When Barry pulled up outside, the Boyles could hear the piano amplified down the short passage and out into the street. Tyson’s house was quiet, and as they walked towards Margery’s lounge room the air swelled with full-bodied notes. In the small room, the soft acoustics provided by the thread wisdoms on every surface made the room thick with piano sounds. While Margery played, her fingers firm on the notes and her broken glasses fixed on the sheet music, Walter sang, eyes closed, one knee forward and his hand high, like a frozen discus thrower, the other hand holding an invisible microphone to his lips.

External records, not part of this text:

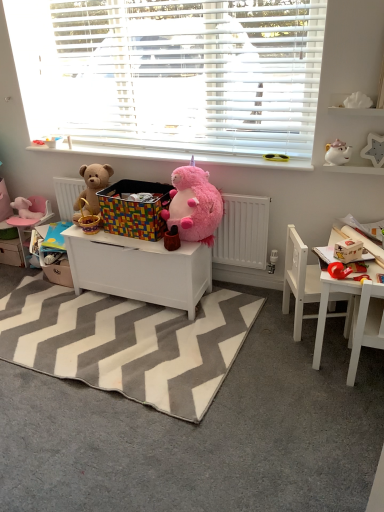
What are the coordinates of `shiny yellow sunglasses at upper center, the 2th toy when ordered from back to front` in the screenshot? It's located at (276, 157).

Image resolution: width=384 pixels, height=512 pixels. I want to click on white plastic blinds at upper center, so click(171, 76).

What do you see at coordinates (171, 76) in the screenshot? The width and height of the screenshot is (384, 512). I see `white plastic blinds at upper center` at bounding box center [171, 76].

The image size is (384, 512). I want to click on white paper towel at upper right, which appears as the 2th toy when viewed from the front, so click(357, 101).

How different are the orientations of white plastic chair at right, the 2th chair from the back, and multicolored plastic crate at center in degrees?

white plastic chair at right, the 2th chair from the back, and multicolored plastic crate at center are facing 174 degrees away from each other.

Looking at this image, from the image's perspective, which one is positioned lower, white plastic chair at right, the 2th chair from the back, or multicolored plastic crate at center?

white plastic chair at right, the 2th chair from the back, is shown below in the image.

Is white plastic chair at right, arranged as the first chair when viewed from the front, to the left of multicolored plastic crate at center from the viewer's perspective?

No, white plastic chair at right, arranged as the first chair when viewed from the front, is not to the left of multicolored plastic crate at center.

Is white plastic chair at right, the 2th chair from the back, a part of shiny yellow sunglasses at upper center, the 2th toy when ordered from back to front?

No, white plastic chair at right, the 2th chair from the back, is not a part of shiny yellow sunglasses at upper center, the 2th toy when ordered from back to front.

Is shiny yellow sunglasses at upper center, marked as the 4th toy in a right-to-left arrangement, next to white plastic chair at right, arranged as the first chair when viewed from the front, and touching it?

shiny yellow sunglasses at upper center, marked as the 4th toy in a right-to-left arrangement, is not next to white plastic chair at right, arranged as the first chair when viewed from the front, and they're not touching.

Considering the positions of objects shiny yellow sunglasses at upper center, which is the 2th toy from left to right, and white plastic chair at right, arranged as the first chair when viewed from the front, in the image provided, who is behind, shiny yellow sunglasses at upper center, which is the 2th toy from left to right, or white plastic chair at right, arranged as the first chair when viewed from the front,?

shiny yellow sunglasses at upper center, which is the 2th toy from left to right.

What's the angular difference between multicolored plastic crate at center and white matte star at upper right, marked as the 1th toy in a front-to-back arrangement,'s facing directions?

The angular difference between multicolored plastic crate at center and white matte star at upper right, marked as the 1th toy in a front-to-back arrangement, is 2.89 degrees.

Considering the sizes of objects multicolored plastic crate at center and white matte star at upper right, marked as the 1th toy in a front-to-back arrangement, in the image provided, who is taller, multicolored plastic crate at center or white matte star at upper right, marked as the 1th toy in a front-to-back arrangement,?

With more height is multicolored plastic crate at center.

Where is `crate behind the white matte star at upper right, which is the fifth toy from back to front`? This screenshot has width=384, height=512. crate behind the white matte star at upper right, which is the fifth toy from back to front is located at coordinates (x=134, y=209).

Is multicolored plastic crate at center placed right next to white matte star at upper right, marked as the 1th toy in a front-to-back arrangement?

multicolored plastic crate at center and white matte star at upper right, marked as the 1th toy in a front-to-back arrangement, are clearly separated.

Identify the location of crate positioned vertically above the white plastic radiator at center (from a real-world perspective). The image size is (384, 512). (134, 209).

Does point (115, 233) come closer to viewer compared to point (235, 234)?

Yes, point (115, 233) is in front of point (235, 234).

From a real-world perspective, who is located lower, multicolored plastic crate at center or white plastic radiator at center?

white plastic radiator at center is physically lower.

Can we say multicolored plastic crate at center lies outside white plastic radiator at center?

Yes, multicolored plastic crate at center is outside of white plastic radiator at center.

Which is behind, white matte toy chest at center, placed as the 1th table when sorted from left to right, or gray zigzag rug at center?

white matte toy chest at center, placed as the 1th table when sorted from left to right, is behind.

Is point (117, 253) farther from camera compared to point (220, 346)?

Yes, it is behind point (220, 346).

Considering the sizes of objects white matte toy chest at center, placed as the 1th table when sorted from left to right, and gray zigzag rug at center in the image provided, who is shorter, white matte toy chest at center, placed as the 1th table when sorted from left to right, or gray zigzag rug at center?

gray zigzag rug at center.

From the image's perspective, which one is positioned higher, white matte toy chest at center, placed as the 1th table when sorted from left to right, or gray zigzag rug at center?

white matte toy chest at center, placed as the 1th table when sorted from left to right, appears higher in the image.

Could you tell me if multicolored plastic crate at center is facing white glossy teapot at upper right, the third toy viewed from the front?

No, multicolored plastic crate at center is not aimed at white glossy teapot at upper right, the third toy viewed from the front.

Can you confirm if multicolored plastic crate at center is taller than white glossy teapot at upper right, the third toy viewed from the front?

Correct, multicolored plastic crate at center is much taller as white glossy teapot at upper right, the third toy viewed from the front.

From the image's perspective, would you say multicolored plastic crate at center is positioned over white glossy teapot at upper right, the third toy viewed from the front?

No.

Could you measure the distance between multicolored plastic crate at center and white glossy teapot at upper right, acting as the 3th toy starting from the left?

1.02 meters.

From the image's perspective, does white plastic chair at right, arranged as the first chair when viewed from the front, appear lower than pink plush toy at left, positioned as the 5th toy in front-to-back order?

Yes, from the image's perspective, white plastic chair at right, arranged as the first chair when viewed from the front, is beneath pink plush toy at left, positioned as the 5th toy in front-to-back order.

From their relative heights in the image, would you say white plastic chair at right, arranged as the first chair when viewed from the front, is taller or shorter than pink plush toy at left, marked as the 1th toy in a back-to-front arrangement?

In the image, white plastic chair at right, arranged as the first chair when viewed from the front, appears to be taller than pink plush toy at left, marked as the 1th toy in a back-to-front arrangement.

Looking at this image, does white plastic chair at right, arranged as the first chair when viewed from the front, have a larger size compared to pink plush toy at left, acting as the 5th toy starting from the right?

Yes, white plastic chair at right, arranged as the first chair when viewed from the front, is bigger than pink plush toy at left, acting as the 5th toy starting from the right.

What's the angular difference between white plastic chair at right, arranged as the first chair when viewed from the front, and pink plush toy at left, marked as the 1th toy in a back-to-front arrangement,'s facing directions?

The facing directions of white plastic chair at right, arranged as the first chair when viewed from the front, and pink plush toy at left, marked as the 1th toy in a back-to-front arrangement, are 178 degrees apart.

What are the coordinates of `crate that appears above the white plastic chair at right, the 2th chair from the back (from the image's perspective)` in the screenshot? It's located at (134, 209).

The height and width of the screenshot is (512, 384). Identify the location of toy that is the 4th one when counting backward from the white plastic chair at right, arranged as the first chair when viewed from the front. (276, 157).

From the image, which object appears to be nearer to white glossy table at right, which is the 2th table in left-to-right order, white paper towel at upper right, which is the second toy from right to left, or white matte star at upper right, which is the fifth toy from back to front?

The object closer to white glossy table at right, which is the 2th table in left-to-right order, is white matte star at upper right, which is the fifth toy from back to front.

When comparing their distances from white matte toy chest at center, which is the 2th table from right to left, does white wooden chair at lower right, the second chair when ordered from front to back, or brushed metal drawer at lower left seem further?

brushed metal drawer at lower left lies further to white matte toy chest at center, which is the 2th table from right to left, than the other object.

Based on their spatial positions, is soft brown teddy bear at left, which appears as the first teddy bear when viewed from the left, or gray zigzag rug at center further from matte white storage box at right?

Based on the image, soft brown teddy bear at left, which appears as the first teddy bear when viewed from the left, appears to be further to matte white storage box at right.

Based on their spatial positions, is white glossy teapot at upper right, acting as the 3th toy starting from the left, or white paper towel at upper right, acting as the fourth toy starting from the left, closer to matte white storage box at right?

white glossy teapot at upper right, acting as the 3th toy starting from the left, is closer to matte white storage box at right.

Estimate the real-world distances between objects in this image. Which object is further from gray zigzag rug at center, multicolored plastic crate at center or white plastic sunglasses at upper center?

white plastic sunglasses at upper center is positioned further to the anchor gray zigzag rug at center.

From the picture: Estimate the real-world distances between objects in this image. Which object is closer to white matte star at upper right, which is the fifth toy from back to front, gray zigzag rug at center or white glossy teapot at upper right, the third toy viewed from the front?

white glossy teapot at upper right, the third toy viewed from the front, is positioned closer to the anchor white matte star at upper right, which is the fifth toy from back to front.

Estimate the real-world distances between objects in this image. Which object is further from fluffy pink plush at center, which is the 1th teddy bear in right-to-left order, white glossy table at right, positioned as the 1th table in right-to-left order, or white paper towel at upper right, which is the second toy from right to left?

white paper towel at upper right, which is the second toy from right to left.

Which object lies further to the anchor point gray zigzag rug at center, shiny yellow sunglasses at upper center, the 4th toy viewed from the front, or white plastic radiator at center?

shiny yellow sunglasses at upper center, the 4th toy viewed from the front, is positioned further to the anchor gray zigzag rug at center.

Find the location of a particular element. This screenshot has width=384, height=512. table between brushed metal drawer at lower left and matte white storage box at right in the horizontal direction is located at coordinates (140, 269).

The height and width of the screenshot is (512, 384). What are the coordinates of `teddy bear located between white matte toy chest at center, which is the 2th table from right to left, and white paper towel at upper right, which appears as the 2th toy when viewed from the front, in the left-right direction` in the screenshot? It's located at (194, 205).

The height and width of the screenshot is (512, 384). Find the location of `chair between white paper towel at upper right, which is the second toy from right to left, and white glossy table at right, which is the 2th table in left-to-right order, in the up-down direction`. chair between white paper towel at upper right, which is the second toy from right to left, and white glossy table at right, which is the 2th table in left-to-right order, in the up-down direction is located at coordinates (299, 280).

The image size is (384, 512). In order to click on mat between brushed metal drawer at lower left and white paper towel at upper right, which is the 4th toy in back-to-front order in this screenshot , I will do `click(127, 342)`.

He was a man immersed in song, brilliantly lit by a battery of spotlights, the back-up singers throwing his solid notes to the top of the stadium, the trumpets and drums thunderously loud, the audience roaring.
Judith stopped in the doorway, made her husband and daughter stay still. ‘Watch,’ she said, and they watched Walter sing, ‘This time, Lord, you gave me a mountain, a mountain you know I’llllll neverrrrr climb. It isn’t just a hill any longer, you gave me a mountain this time.’
They stayed still when the words came to an end and the notes still floated from the piano, even while Margery’s hands were in her lap. Florence wiped her eyes and Walter started to come out of his dream. Judith and Pud clapped like true, mad fans, Barry smiling and applauding as well.